Палицын приложил ладонь к глазам, якобы скрывая набежавшие слезы.
– Зри, государюшко, сие, подыми очеса и зри, – обратился к Шуйскому помягчевший архипастырь. – Не щадит себя ради благого дела божья-то церковь.
Но воспрянувшего духом царя занимало уже только земное.
– По былой цене хлеб уступишь, – наказал он келарю.
– Льзя ли? Братию же по миру пущу! – воспротивился Палицын, с лица которого сразу сошла херувимская просветленность, и оно напряглось и затвердело.
– Сук под собой сечешь, кесарь, – грозно вступился за келаря Гермоген и стукнул посохом об пол. – Жаден ты на свое, да вельми щедр на чужое. Себя подымаешь, а других опускаешь. Доброхотом все одно не прослывешь!
– Не повелеваю, а молю, – беззащитно помаргивая глазками, пошел на попятную смутившийся от такой злой отповеди царь, но тут же примолвил твердо: – Воля ваша положить цену, а больше двух рублев за четь никак не можно. – И, вспомнив яростную толпу, вдруг затопал и завизжал: – Вы тоже погибели моей ждете!
Глядя мимо царя, патриарх поднялся и стал креститься.
– Буди, господи, милость твоя на нас, яко же уповахом на тя!..

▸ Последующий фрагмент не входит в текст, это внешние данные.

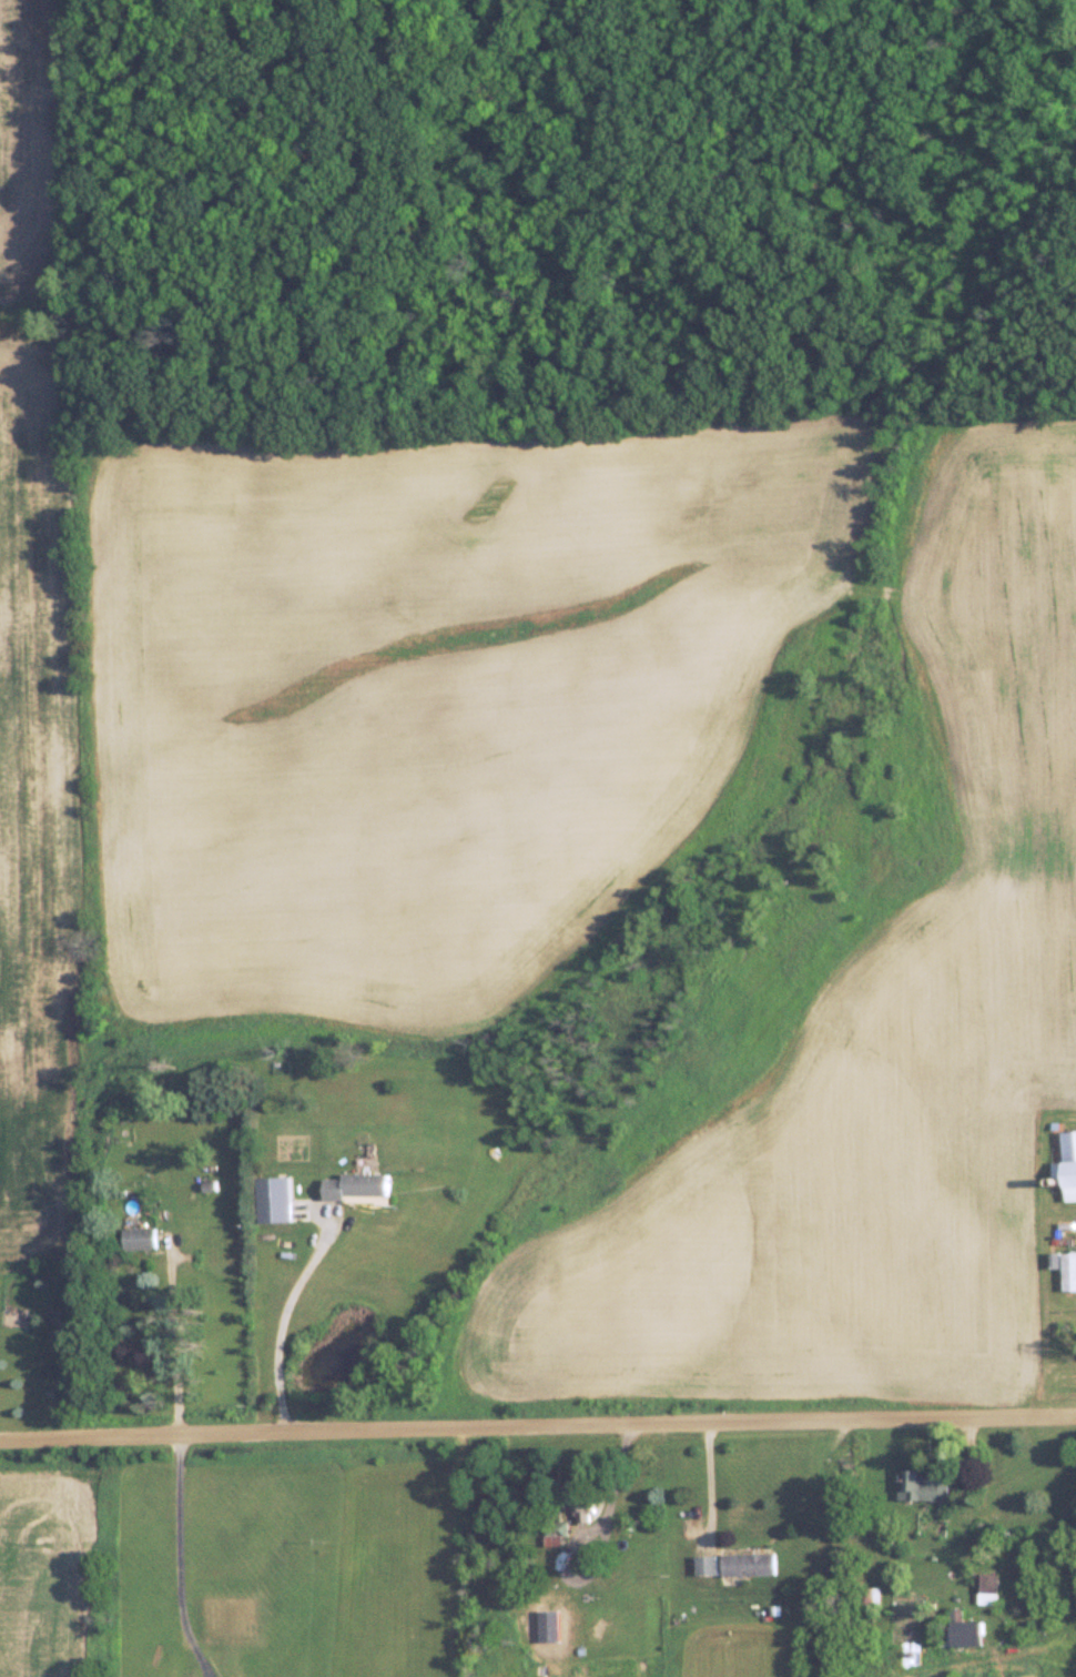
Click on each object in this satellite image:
building: (1067, 1165)
building: (356, 1186)
building: (139, 1238)
building: (1068, 1271)
road: (282, 1328)
road: (173, 1346)
road: (538, 1439)
building: (923, 1485)
road: (723, 1495)
building: (582, 1501)
building: (554, 1534)
building: (748, 1563)
building: (705, 1564)
road: (180, 1565)
building: (864, 1596)
building: (548, 1626)
building: (958, 1631)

После обеденной трапезы великий государь хотел пройти в опочивальню, но внезапно явился брат – Дмитрий Иванович, тонкогласый, белолицый, с ухоженной бородой, в прошитом золотой нитью блескучем кафтане и польских сапожках на высоком каблуке, не по возрасту и дородству вздорен и вертляв. Он, видимо, упивался своим превосходством, почитая себя вторым человеком после царя, но к тому же прозорливее и расторопнее его. Поэтому невпопад и в по меху докучал советами. По несчастью, не он один. И младший брат, Иван Иванович, которого в народе за малый рост и въедливость прозвали Пуговкой, не прочь был посуесловить, не стеснялся даже наветов. Однако ни тот, ни другой не прославили себя ничем, кроме непомерной спеси, глупой зависти, преклонения перед иноземным, а также позорных поражений, которыми кончались все их воинские подвиги. Воеводами они были такими, что от них даже кони шарахались.
– С чем пожаловал не к поре? – недовольно спросил брата уже полусонный Василий Иванович.
– Побожусь, в изумление придешь, – наливая в царскую чарку романеи, сказал единокровник.
– Недосуг мне, не томи. Ныне все беды на мою голову.
– О племянничке твоем речь, о князюшке Михаиле, – с настораживающей вкрадчивостью и едкостью, женоподобно кривляясь, пропел Дмитрий Иванович. – Нахваливал ты его: мол, удачлив, и резв, и умен, едина, мол, наша надежа. А сказывали мне, будто стакнулся он со свеями, к коим ты его послал, не ради побиения тушинского вора, а дабы тебя ему с престола сподручней скинути. И еще доносили, рязанец Прокофий Ляпунов, прежний болотниковский-то потворщик, за раскаяние в думные дворяне тобой возведенный, уже принародно его в цари прочит: вот-де такому молодцу, и царем быти!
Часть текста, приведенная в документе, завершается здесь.